• Mass Device
    Cataract/Anterior Segment, Glaucoma

    The FDA has approved Alcon’s CyPass Micro-Stent, the second minimally invasive glaucoma surgical device approved for use in combination with cataract surgery.

    Unlike other glaucoma surgical devices, CyPass does not access Schlemm’s canal or the conventional aqueous outflow pathway. CyPass was designed to create a permanent conduit from the anterior chamber to the suprachoroidal space, to drain the aqueous internally.

    It is implanted into the supraciliary space through a clear corneal incision, technique that avoids formation of a filtering bleb and spares the conjunctiva. CyPass is intended to be used in combination with cataract surgery or as a stand-alone procedure for open-angle glaucoma.
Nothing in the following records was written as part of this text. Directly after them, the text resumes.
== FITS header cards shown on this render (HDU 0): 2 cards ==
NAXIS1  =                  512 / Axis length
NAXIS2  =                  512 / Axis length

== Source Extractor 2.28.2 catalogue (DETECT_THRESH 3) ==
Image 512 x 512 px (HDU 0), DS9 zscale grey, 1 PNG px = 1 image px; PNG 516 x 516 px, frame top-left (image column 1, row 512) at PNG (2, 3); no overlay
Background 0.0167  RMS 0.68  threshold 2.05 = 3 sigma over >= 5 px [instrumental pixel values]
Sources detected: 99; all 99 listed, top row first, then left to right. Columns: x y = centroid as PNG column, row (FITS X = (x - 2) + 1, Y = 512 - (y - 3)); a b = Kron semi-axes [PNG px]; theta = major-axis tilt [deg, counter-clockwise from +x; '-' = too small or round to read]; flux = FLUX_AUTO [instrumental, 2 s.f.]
    A study including 505 patients showed that 72.5% of those treated with the CyPass micro-stent achieved significantly lower IOP compared with those who underwent surgery alone. The reductions were maintained throughout the 2-year follow-up period, with no significant difference in the complications between the CyPass and control groups (39.3% and 35.9%, respectively).

    An earlier, single-arm study showed that the CyPass lowered IOP and precluded the need for invasive glaucoma surgery in 80% of participants, all of whom had previously failed medical treatment.